Cool, Trish. I think I’m ready to talk to her now:
3. When you approach a woman at the gym to try and start a conversation not related to her sexuality or her body, remember to treat her like a human being. Introduce yourself. Ask her name. Remember that you are not interested in just ogling her as she works out or imagining her during sex, you are actually interested in her as a human being–so fucking act like it. How would a conversation like this go? Let’s go to the tape. Here’s one of the few non-sexist conversations I’ve had at the gym. I had just finished my last set and was standing in the water letting my body cool down. The man in the lane next to me stopped.
Man: Hey, are you Trish, the distance swimmer?
Man: Cool, my name’s J.R. I’m a triathlete.
Me: Nice. I do triathlons too. What distance do you do?

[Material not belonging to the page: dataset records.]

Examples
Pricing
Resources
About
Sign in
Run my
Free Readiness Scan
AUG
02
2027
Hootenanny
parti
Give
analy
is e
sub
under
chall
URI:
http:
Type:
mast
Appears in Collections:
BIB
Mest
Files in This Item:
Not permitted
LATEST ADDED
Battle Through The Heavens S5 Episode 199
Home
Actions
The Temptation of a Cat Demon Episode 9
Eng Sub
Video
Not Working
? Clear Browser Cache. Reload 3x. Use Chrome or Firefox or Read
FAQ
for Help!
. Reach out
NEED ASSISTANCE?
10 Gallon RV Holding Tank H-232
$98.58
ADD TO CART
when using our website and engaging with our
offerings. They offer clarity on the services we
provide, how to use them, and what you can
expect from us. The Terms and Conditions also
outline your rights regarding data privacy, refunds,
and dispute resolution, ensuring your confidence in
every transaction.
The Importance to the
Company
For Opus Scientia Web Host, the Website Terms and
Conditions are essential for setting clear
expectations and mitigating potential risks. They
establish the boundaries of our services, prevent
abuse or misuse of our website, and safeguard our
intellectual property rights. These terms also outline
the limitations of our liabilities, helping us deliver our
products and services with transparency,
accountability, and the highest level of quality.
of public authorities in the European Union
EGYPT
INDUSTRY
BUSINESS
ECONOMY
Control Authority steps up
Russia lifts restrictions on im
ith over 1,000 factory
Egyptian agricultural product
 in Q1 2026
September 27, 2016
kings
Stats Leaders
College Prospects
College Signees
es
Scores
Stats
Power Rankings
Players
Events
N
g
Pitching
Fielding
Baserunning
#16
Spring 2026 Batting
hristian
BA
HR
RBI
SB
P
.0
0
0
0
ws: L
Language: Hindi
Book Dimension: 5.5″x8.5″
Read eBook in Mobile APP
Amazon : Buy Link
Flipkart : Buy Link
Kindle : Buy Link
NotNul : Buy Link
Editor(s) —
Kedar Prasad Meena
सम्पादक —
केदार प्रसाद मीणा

See how easy that was? Not creepy (a lot of people at the pool know me by reputation, so while already knowing my name could have come off weird in a different situation, here it did not). The conversation was thoroughly enjoyable. We talked about swimming, work/family, and triathlons for nearly 20 minutes without mentioning sex. Take note that he did not allude to finding my body sexually attractive. This is a model to follow.
But what if you are attracted to her and want to ask her out? Even if you find a woman attractive, she will probably figure this out when you ask for a phone number at some point after getting to know her as a person. If you don’t intend to ask her out, resist the need to mention it. It’s really not necessary. There’s this strange myth that women enjoy nothing more than being told they look hot. As a woman, I am here to tell you the golden fucking rule: there is nothing I enjoy more than being treated like a human being.
4. If you are amazed by her athletic prowess, talk to her about it–and don’t talk about sex. It’s totally fine to think a woman is an amazing athlete. Actually, a lot of women are amazing athletes, so I’d encourgage you to be impressed by how much we kick ass. And you know what? If a woman is great at what she’s doing–better than you–ask her how she does it. It’s not magic. We have to work at being athletes just like you.
Shockingly enough, it’s possible to talk about a woman’s athleticism without also talking about having sex with her, explicitly or implicitly. You know all those times on TV where they talk about how Michael Phelps is built to swim but they don’t talk about having sex with him? Or when LeBron James attracts lots of attention for making a key drive to the basket and they don’t at all mention having sex with him? It’s like that. Let’s continue to play my conversation with J.R., a few more minutes in:
J.R.: What’s the longest race you’ve swum?
J.R.: Wow. We’ll you’ve really got the stroke for it. You look like you’re almost seven feet tall in the water. How many strokes does it take you to cover 25m?
Me: About 12.
J.R.: How are you able to lengthen yourself out like that? I can’t make it in less than 18.
J.R. nails appreciating my athleticism without mentioning sex at all.
At all times:
5. Think before you speak/act. Ask yourself: is what I’m about to say or do objectifying/degrading/none of my business/sexist? If the answer is yes, or you’re not sure, or there’s any question, DO NOT SAY OR DO IT.
That should be enough to get you started. I look forward to a changed atmosphere at the gym promptly on Monday morning.